## begin EXTRACT PROVIDED
Guest keyboard player for Metal Empire

In 2006, during a short gap between travels and projects — and shortly before I left for Australia for what would become several years abroad — I had the chance to collaborate as a guest keyboardist with Fire Makers, an independent heavy metal band from Italy.

The contact came through Massimo “Dingo” Candido, who involved me in the recording sessions for material connected to the band’s Metal Empire project. I recorded my keyboard parts at ACME Studios in Abruzzo, near the Sulmona / Raiano area: a compact but serious recording environment that, at the time, gave the session the right balance between underground metal energy and professional studio focus.

I was invited to contribute Hammond-style organ, piano, and synthesizer parts to several tracks, adding a more symphonic and progressive layer to the band’s already powerful sound.

It turned out to be an electrifying, high-adrenaline experience. One of the most memorable aspects of the session was meeting and hearing Eugent Bushpepa, whose vocal performance on Tears of Pain was already stunning. Years later, he would become internationally known, including through his participation in the Eurovision Song Contest.

Fire Makers feat. Eugent Bushpepa — Tears of Pain

One of the most intense songs from those sessions is Tears of Pain, a dramatic and melodic track that blends classic heavy metal riffs with progressive layers and soulful vocals.

For this song, I played Hammond-style organ parts using a Roland VK-8, while piano and additional synth textures were layered on a GEM S3 workstation. The combination of drawbar organ, digital piano, and workstation sounds gave the track a punchy, symphonic metal atmosphere that still holds up remarkably well.
## end EXTRACT PROVIDED
## begin ENTRIES PROVIDED
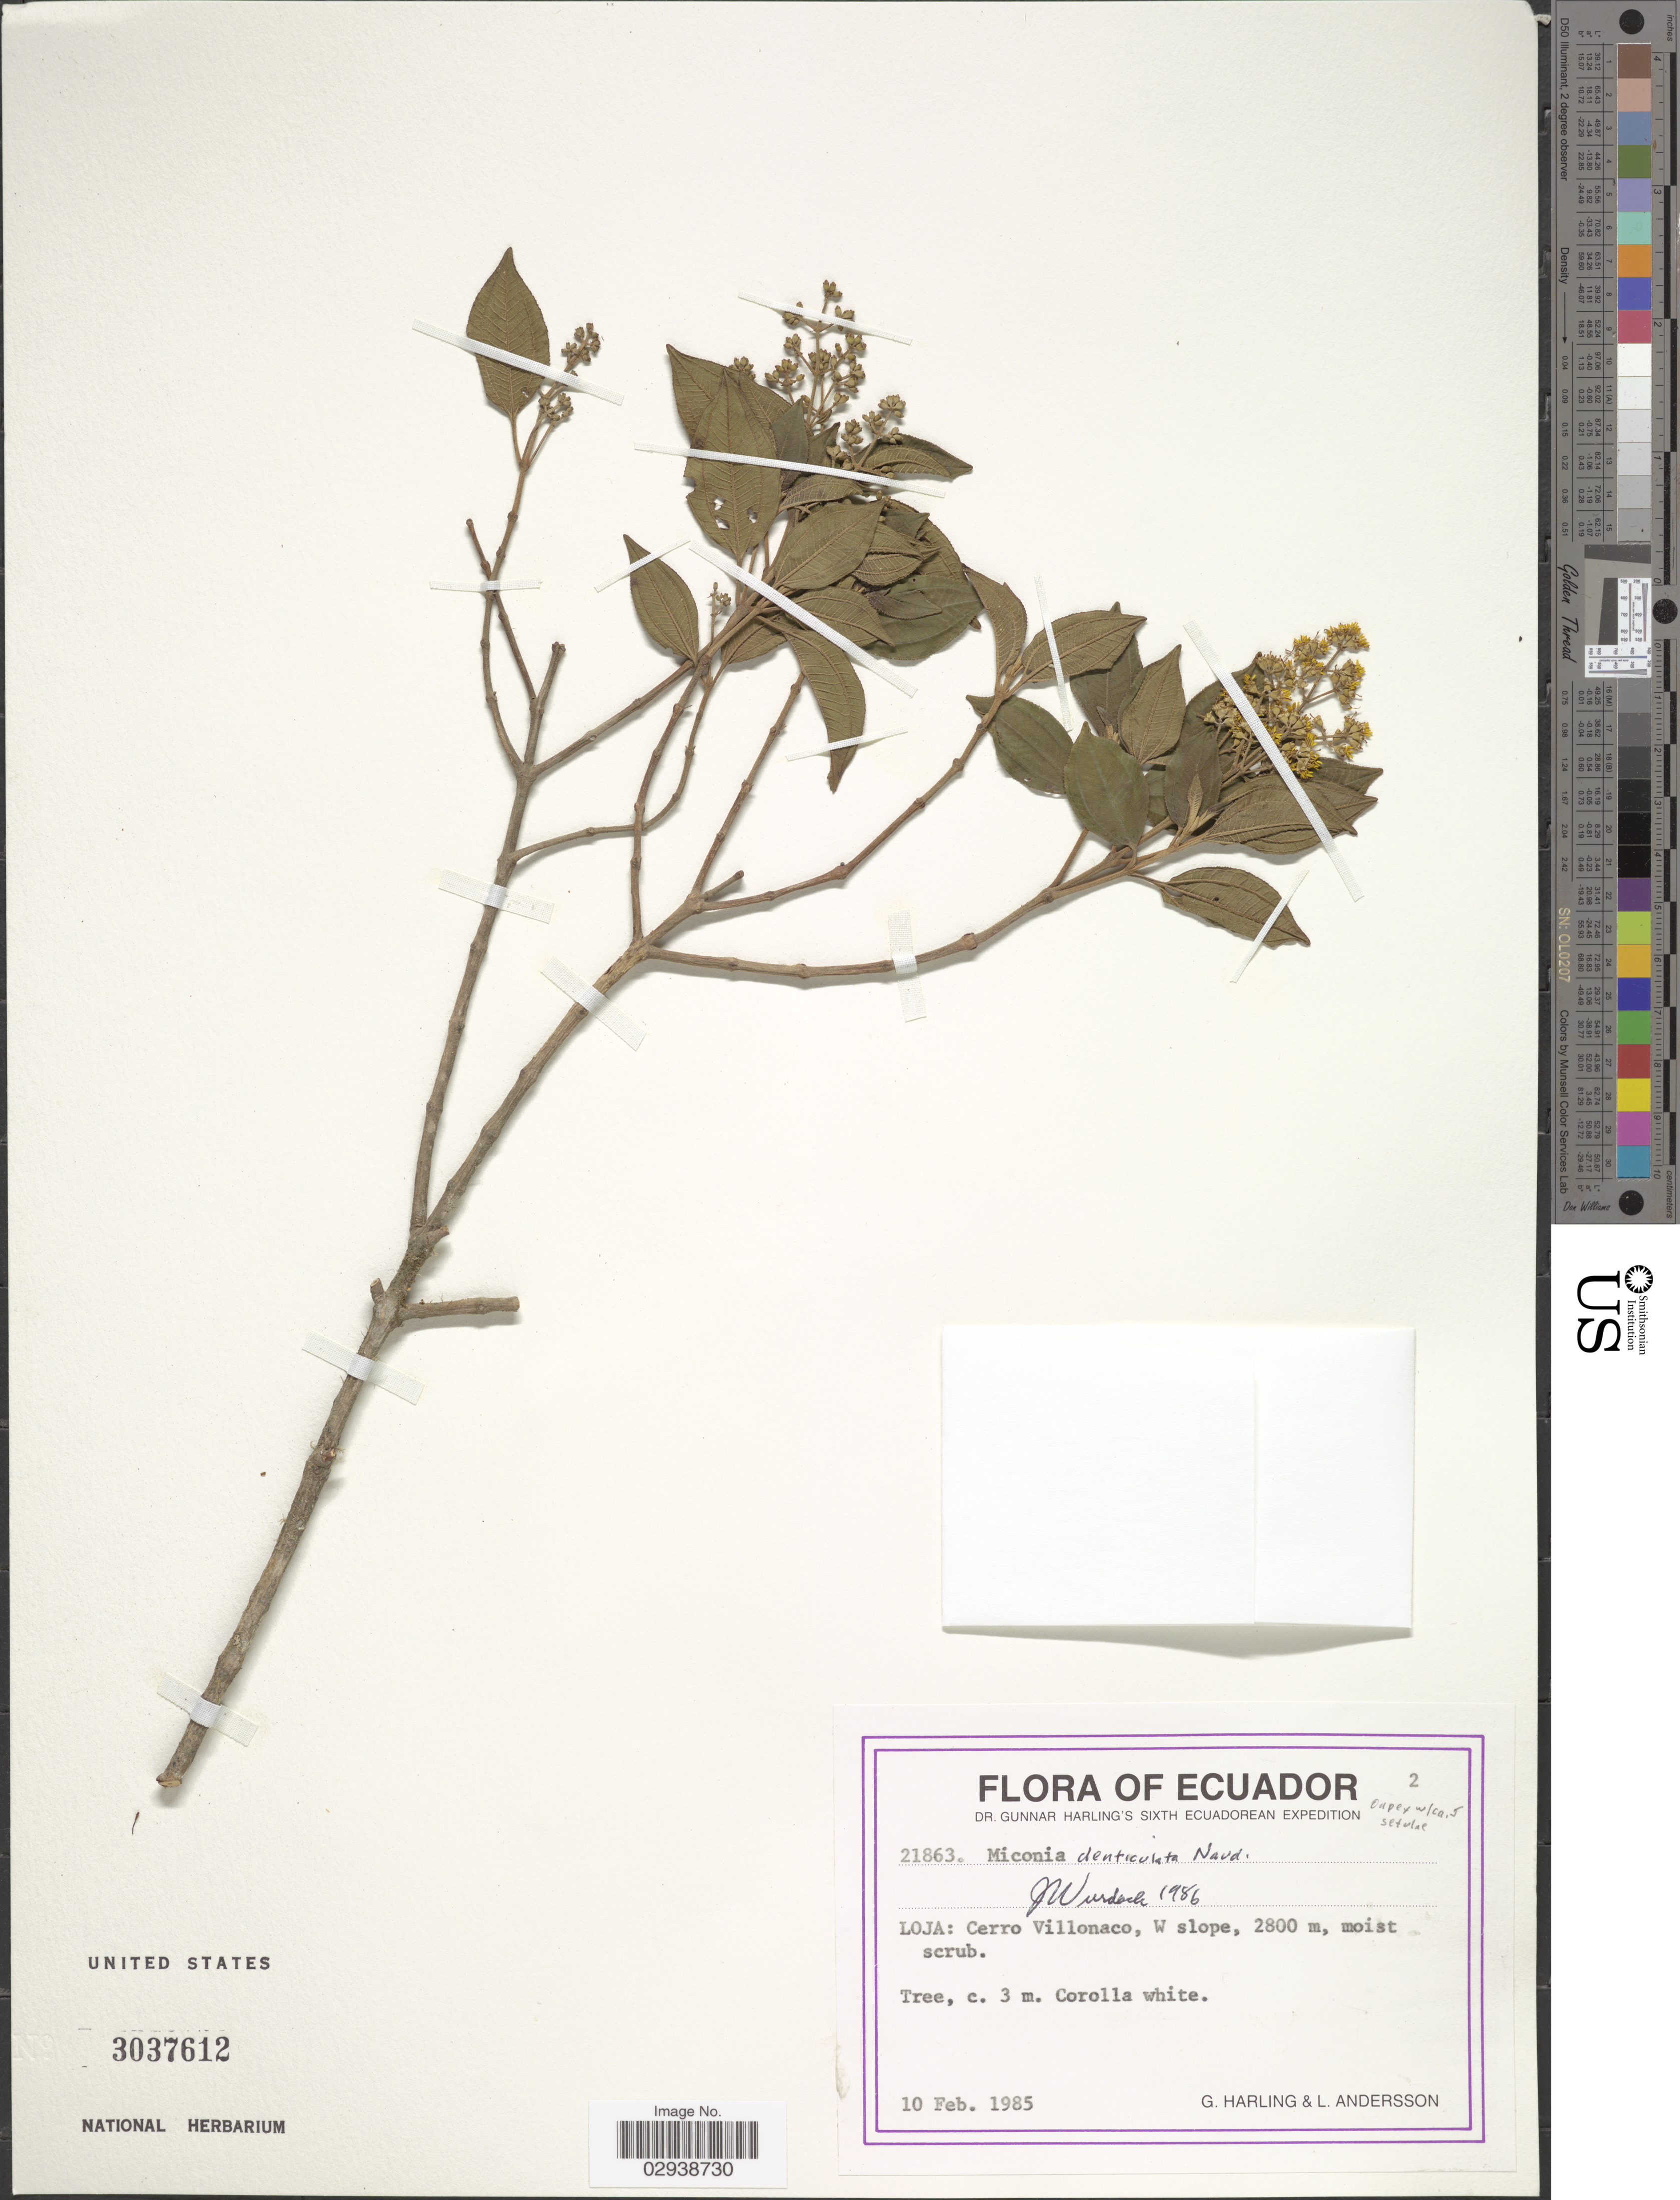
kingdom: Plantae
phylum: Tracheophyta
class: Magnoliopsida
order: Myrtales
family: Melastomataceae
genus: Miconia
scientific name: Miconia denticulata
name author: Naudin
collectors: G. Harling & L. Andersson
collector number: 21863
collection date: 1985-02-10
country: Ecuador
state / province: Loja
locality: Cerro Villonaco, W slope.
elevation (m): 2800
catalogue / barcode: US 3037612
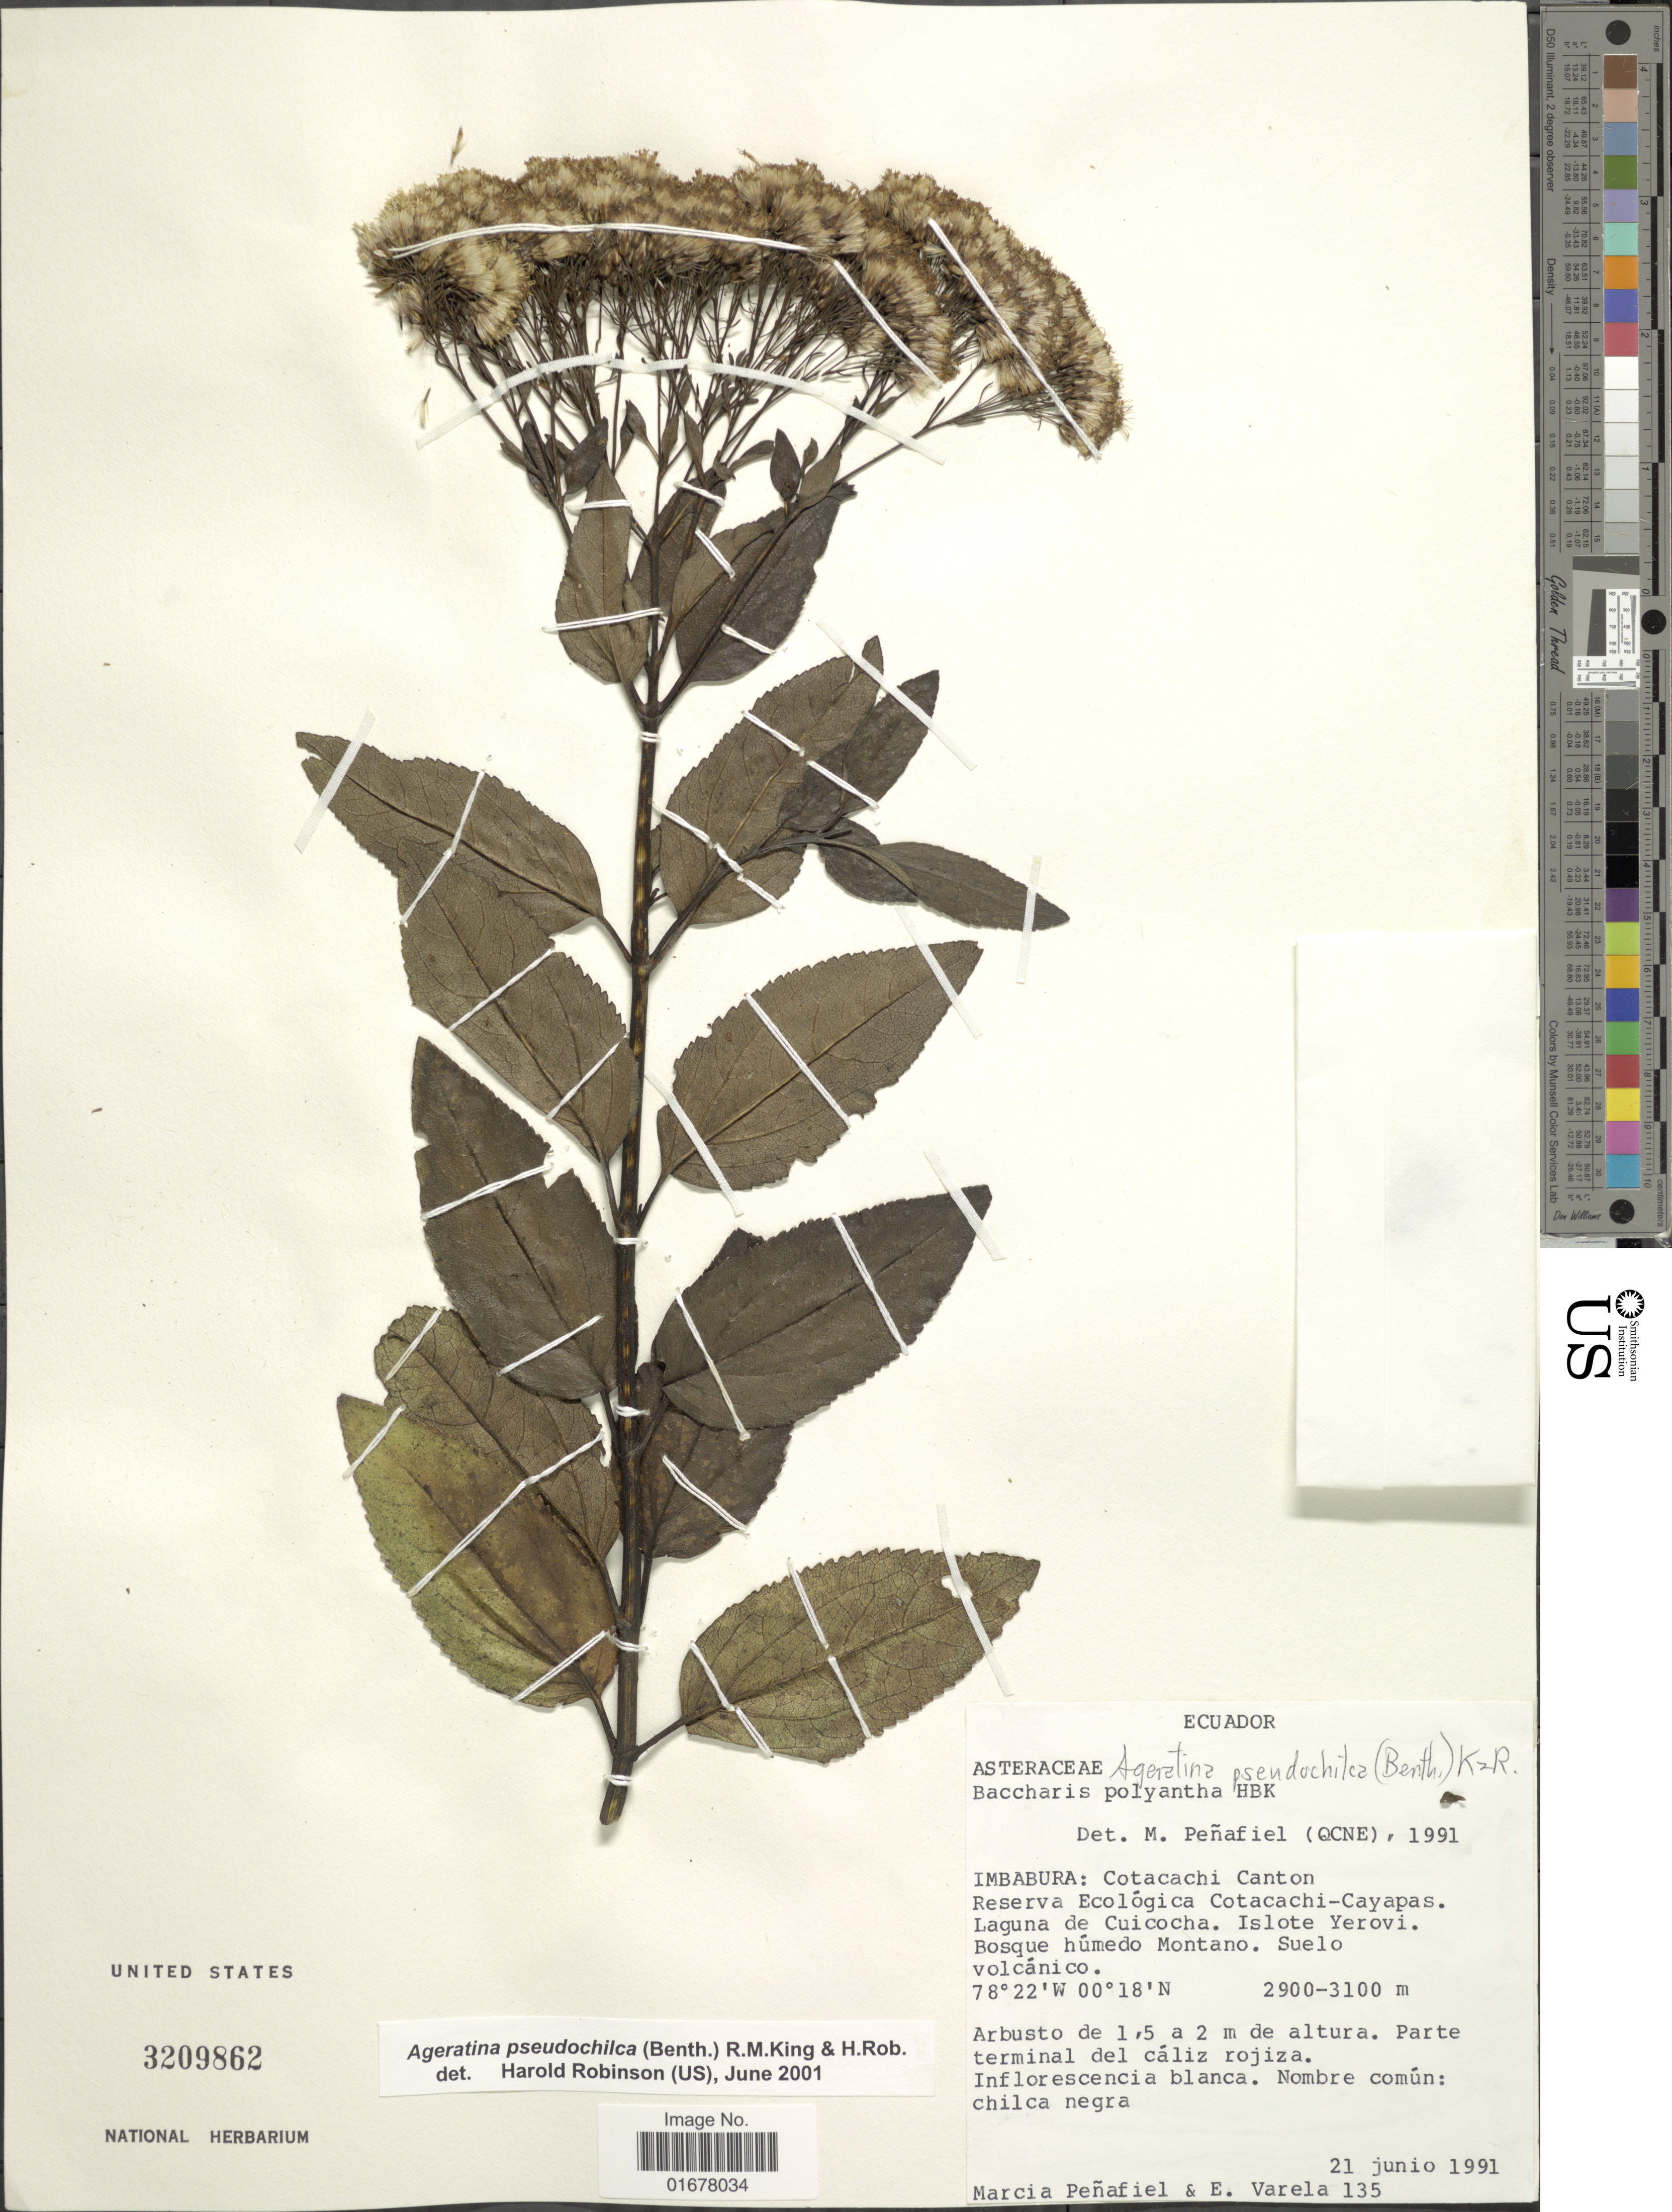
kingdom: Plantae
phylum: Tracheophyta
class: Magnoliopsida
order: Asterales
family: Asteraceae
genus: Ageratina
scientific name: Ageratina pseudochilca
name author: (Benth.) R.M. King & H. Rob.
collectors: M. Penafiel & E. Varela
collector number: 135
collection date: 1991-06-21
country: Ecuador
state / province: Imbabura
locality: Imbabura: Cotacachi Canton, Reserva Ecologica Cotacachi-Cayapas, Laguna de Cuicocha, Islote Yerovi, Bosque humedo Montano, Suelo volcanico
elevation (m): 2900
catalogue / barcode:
## end ENTRIES PROVIDED
- _WHAT TO WORK ON_
a. Write out the passage from the account of the Metal Empire sessions, starting at "I was invited" and ending at "and soulful vocals.".
b. Answer the following from the account of the Metal Empire sessions, one line per answer:
(i) In what year did the collaboration with Fire Makers take place?
(ii) At which studio were the keyboard parts recorded?
(iii) Which instrument provided the Hammond-style organ parts on Tears of Pain?
c. Carry on the account of the Metal Empire recording sessions, picking up after its final sentence.

- _ANSWERS GIVEN_
a.
I was invited to contribute Hammond-style organ, piano, and synthesizer parts to several tracks, adding a more symphonic and progressive layer to the band’s already powerful sound.

It turned out to be an electrifying, high-adrenaline experience. One of the most memorable aspects of the session was meeting and hearing Eugent Bushpepa, whose vocal performance on Tears of Pain was already stunning. Years later, he would become internationally known, including through his participation in the Eurovision Song Contest.

Fire Makers feat. Eugent Bushpepa — Tears of Pain

One of the most intense songs from those sessions is Tears of Pain, a dramatic and melodic track that blends classic heavy metal riffs with progressive layers and soulful vocals.

b.
(i) 2006
(ii) ACME Studios in Abruzzo, near the Sulmona / Raiano area
(iii) A Roland VK-8

c.
The Gear

  • Roland VK-8 — drawbar organ emulator with Leslie simulation
  • GEM S3 — 76-key workstation used for piano and synth textures

About the Release

As far as I know, the Metal Empire project remained unpublished, or at least never received a conventional official release. Public traces of the recording still exist online, but the full history of the project is not easy to reconstruct from the outside.

This is partly because the session happened at a transitional moment. I recorded my parts shortly before leaving Italy for Australia, and in the years that followed I lost contact with Max Candido and the rest of that musical circle. There may also have been later changes, delays, or back-and-forth decisions around the material, especially as Eugent Bushpepa’s own career developed in a different direction.

For this reason, I prefer to document this page as a personal archive of my involvement in the session, rather than as a definitive discography entry. If more reliable information surfaces, I will update the article accordingly.

Original Band Members

  • Vincenzo Armenise — bass
  • Matteo Corelli — drums
  • Massimo “Dingo” Candido — guitars
  • Carlo Cicognani — guitars
  • Fabio Guarnieri — vocals

The band disbanded not long after that period, unfortunately. However, the spirit of Fire Makers continued in a different form through Maiden Division, a tribute act dedicated to performing the music of Iron Maiden with accuracy and passion.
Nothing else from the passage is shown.